Graham Ellard and Stephen Johnstone have collaborated since 1993, when they made 'Passagen', commissioned by Film and Video Umbrella and included in the group exhibition 'V-topia' at Tramway, Glasgow. Interested in the relationships between pre-cinematic spectacle and digital technology, cinematic spectacle and abstract film their work exists at the intersections of architecture and cinema and is preoccupied with the conventions and effects by which space is represented and 'produced' in the projected image.

In the installations 'Geneva Express' (1997), 'Wall of Death' (1999), 'Head Corridor' (2001) and 'Prisma' (2003) this has been extended into the ways in which that image is perceived or experienced by a mobile spectator within an immersive or constructed architectural environment - the work complicating the experience of viewing and recasting the audience as both spectator and performer.

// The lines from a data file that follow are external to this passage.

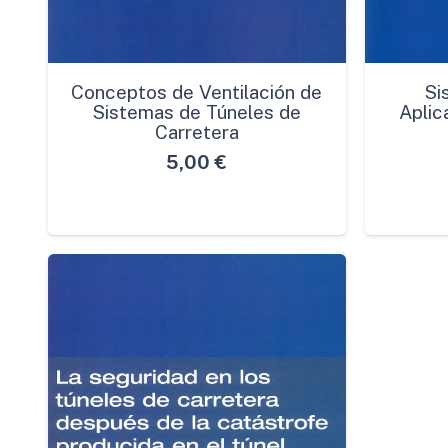
Conceptos de Ventilación de
Si
Sistemas de Túneles de
Aplic
Carretera
5,00
€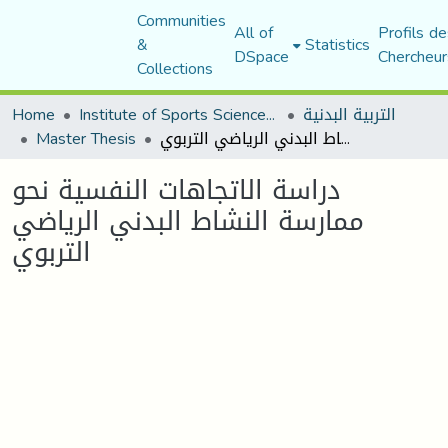
Communities
All of
Profils de
&
Statistics
DSpace
Chercheur
Collections
التربية البدنية
Institute of Sports Sciences and Techniques
Home
دراسة الاتجاهات النفسية نحو ممارسة النشاط البدني الرياضي التربوي
Master Thesis
دراسة الاتجاهات النفسية نحو
ممارسة النشاط البدني الرياضي
التربوي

In 1997 the CD-ROM 'Passagen', based on the installation of the same name was published by its commissioners Film and Video Umbrella, with Ellipsis.

In December 2001 'Holding Pattern', a large-scale permanent lightwork for a public site in East London, received a 'special mention' from Architectural Association of Ireland's and in 2004/05 was included in 'OPEN: new designs for public space' at The Van Alen Institute in New York, other artists and practices included were Diller+Scofidio, Zaha Hadid, Toyo Ito and Acconci Studio. 'OPEN' has toured to The National Building Museum, Washington and the Chicago Architectural Foundation.

Since 2006 they have worked exclusively in 16mm film. Their films have been shown internationally, including; eme3 International Architecture Festival, Barcelona; Rotterdam International Film Festival; MAXXI, Rome; NIMK, Amsterdam; Triennale Design Museum, Milan; BFI London Film Festival, London; Anthology Film Archives, New York; Tate Britain, London; Victoria and Albert Museum, London; Guggenheim New York.

Focusing on the relationship between film and architecture and exploring the fundamental role of light in articulating modernist architectural space their film and video work has examined the buildings of Erich Mendelsohn, Cesar Manrique, Basil Spence, Egon Eiermann, Laszlo Moholy-Nagy and Franco Albini.

Their abiding formal preoccupations - the camera’s ability to produce ambiguities of scale, depth or shallowness, transparency and reflection, and the intersections of architectural planes, vistas, apertures and screens - centre on the altered forms of attention, and the resulting intensity of looking, that comes from using the camera to magnify and study architectural details and fleeting atmospheric effects.

Their book, 'Anthony McCall: Notebooks and Conversations' based on conversations between the artists spanning ten years from 2004 to 2014, was published by Lund Humphries, London, in March 2015.

Graham Ellard is a Professor of Fine Art at Central Saint Martins College of Art and Design, Stephen Johnstone is a Professor of Fine Art at Goldsmiths University of London. They both live in London.